This project presents a REST API for retrieving the most similar songs based on a user's text query. Leveraging the Single-Pass In-Memory Indexing (SPIMI) technique, this API indexes data from songs (lyrics, author, album name) to create a high-speed inverted index. The SPIMI approach enhances indexing efficiency, making the API ideal for rapid and relevant song retrieval.
Features:
- Efficient SPIMI-based indexing for quick data retrieval.
- Customizable query system tailored for music-related searches.
- Process: The data undergoes tokenization, normalization, and stemming.
- Description: Blocks of user-defined maximum size are created from the token stream and merged into a final index.

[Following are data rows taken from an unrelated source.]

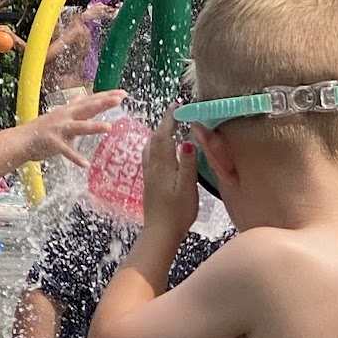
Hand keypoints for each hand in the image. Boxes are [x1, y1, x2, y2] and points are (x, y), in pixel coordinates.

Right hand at [18, 88, 115, 167]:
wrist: (22, 140)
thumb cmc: (43, 129)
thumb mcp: (61, 114)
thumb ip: (74, 106)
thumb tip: (83, 95)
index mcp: (70, 111)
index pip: (91, 101)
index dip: (106, 97)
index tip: (123, 93)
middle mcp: (66, 117)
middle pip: (87, 108)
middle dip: (103, 103)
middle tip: (119, 99)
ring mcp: (59, 129)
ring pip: (79, 127)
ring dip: (93, 127)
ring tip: (108, 127)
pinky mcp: (53, 143)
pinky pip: (66, 151)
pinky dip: (75, 158)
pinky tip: (85, 164)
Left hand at [141, 107, 199, 238]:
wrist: (160, 232)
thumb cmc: (177, 212)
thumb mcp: (187, 188)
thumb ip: (188, 164)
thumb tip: (188, 141)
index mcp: (163, 164)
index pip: (164, 134)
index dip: (170, 118)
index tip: (177, 105)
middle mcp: (153, 165)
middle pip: (156, 138)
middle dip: (165, 124)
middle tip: (177, 114)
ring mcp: (149, 173)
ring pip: (151, 146)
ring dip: (159, 134)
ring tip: (170, 129)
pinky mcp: (149, 181)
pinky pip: (150, 156)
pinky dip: (156, 146)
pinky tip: (162, 151)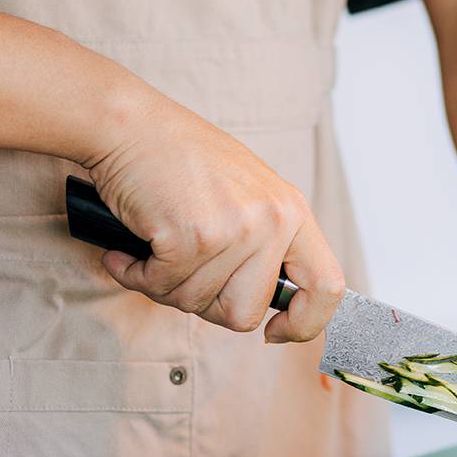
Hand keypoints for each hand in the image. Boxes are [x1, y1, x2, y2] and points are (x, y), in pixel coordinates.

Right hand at [85, 90, 343, 341]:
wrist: (128, 125)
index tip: (275, 332)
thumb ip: (264, 244)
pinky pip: (162, 287)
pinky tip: (130, 250)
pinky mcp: (193, 237)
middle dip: (206, 302)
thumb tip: (268, 307)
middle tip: (180, 270)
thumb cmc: (178, 159)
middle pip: (246, 313)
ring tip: (154, 246)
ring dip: (164, 284)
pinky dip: (136, 275)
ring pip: (198, 303)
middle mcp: (273, 221)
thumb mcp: (246, 195)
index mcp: (292, 211)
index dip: (304, 323)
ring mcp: (236, 229)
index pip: (327, 287)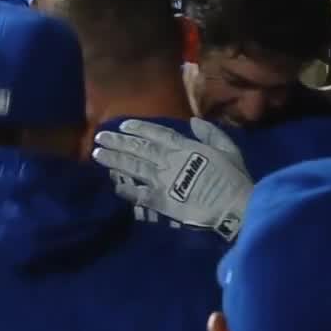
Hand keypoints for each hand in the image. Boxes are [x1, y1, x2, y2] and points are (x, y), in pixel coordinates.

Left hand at [92, 117, 253, 240]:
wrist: (233, 208)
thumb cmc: (234, 179)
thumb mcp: (228, 149)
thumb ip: (210, 133)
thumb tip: (194, 121)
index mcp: (185, 147)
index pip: (157, 134)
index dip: (139, 128)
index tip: (123, 124)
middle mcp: (168, 161)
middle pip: (138, 148)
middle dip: (117, 141)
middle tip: (99, 136)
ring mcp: (162, 181)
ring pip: (132, 167)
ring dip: (113, 160)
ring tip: (97, 154)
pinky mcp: (160, 202)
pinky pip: (137, 193)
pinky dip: (124, 188)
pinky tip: (113, 183)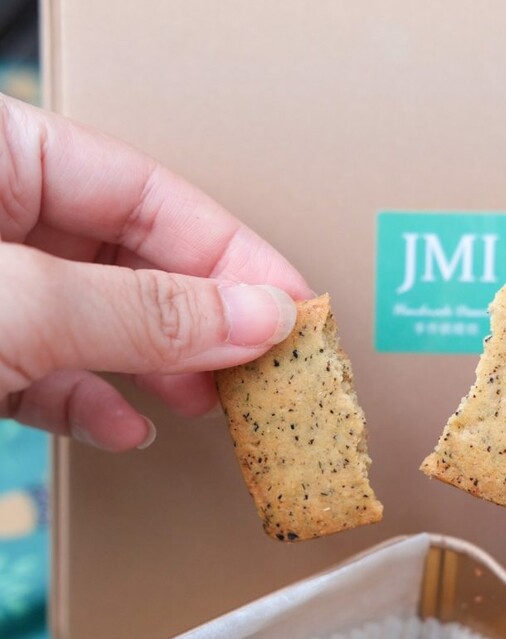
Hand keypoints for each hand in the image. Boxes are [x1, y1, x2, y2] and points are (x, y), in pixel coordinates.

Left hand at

- Methodology: Utilizes tf.idf weights to process the merged index for query use.
- Benefits: Ensures relevant and accurately ranked search results.
- Functionality: Users can retrieve the top 'K' songs that closely match their query.
In order to implement the SPIMI process, the theory given in these docs by The Stanford Natural Language Processing Group was used.
- Python 3.11
- Basic understanding of REST APIs and Python scripting.
To correctly use this project and see how it works you should follow these steps:
-
Clone the Project:
git clone https://github.com/NicolasArroyo/spimi-ranked-retrieval
-
Install Dependencies:
cd spimi-ranked-retrieval pip install -r requirements.txt
-
Environment Setup:
-
Create a
.env
file with the following content. AdjustPAGE_SIZE
as needed.PAGE_SIZE=4096
-
-
Index Generation (Optional):
-
Modify the token stream source in
generate_index()
withinindex_generator.py
. -
Run the script:
python3 index_generator.py
-
Note: A pre-loaded index with 16k songs is provided.
-
-
Running the API:
uvicorn api:app --host 0.0.0.0 --port 3000
-
Query for Artist:
POST localhost:3000/api/index Content-Type: application/json { "query": "Weeknd", "k": 3 }
{ "doc0": { "score": 7.889683586827221, "id": "3Dt75NjLThmoBTp5wQC7g7", "name": "Same Old Song", "artist": "The Weeknd", "album_name": "Trilogy" }, "doc1": { "score": 3.9448417934136106, "id": "00NAQYOP4AmWR549nnYJZu", "name": "Secrets", "artist": "The Weeknd", "album_name": "Starboy" }, "doc2": { "score": 3.9448417934136106, "id": "0dcf0L6F1LUA1nE2zWH4J2", "name": "The Party & The After Party", "artist": "The Weeknd", "album_name": "Trilogy" } }
-
Query for Lyrics:
POST localhost:3000/api/index Content-Type: application/json { "query": "Pour some sugar on me", "k": 2 }
{ "doc0": { "score": 431.1133029364177, "id": "0PdM2a6oIjqepoEfcJo0RO", "name": "Pour Some Sugar On Me - Remastered 2017", "artist": "Def Leppard", "album_name": "Hysteria (Super Deluxe)" }, "doc1": { "score": 413.0929137110803, "id": "1e9oZCCiX42nJl0AcqriVo", "name": "Watermelon Sugar", "artist": "Harry Styles", "album_name": "Watermelon Sugar" } }
This project is licensed under the MIT License.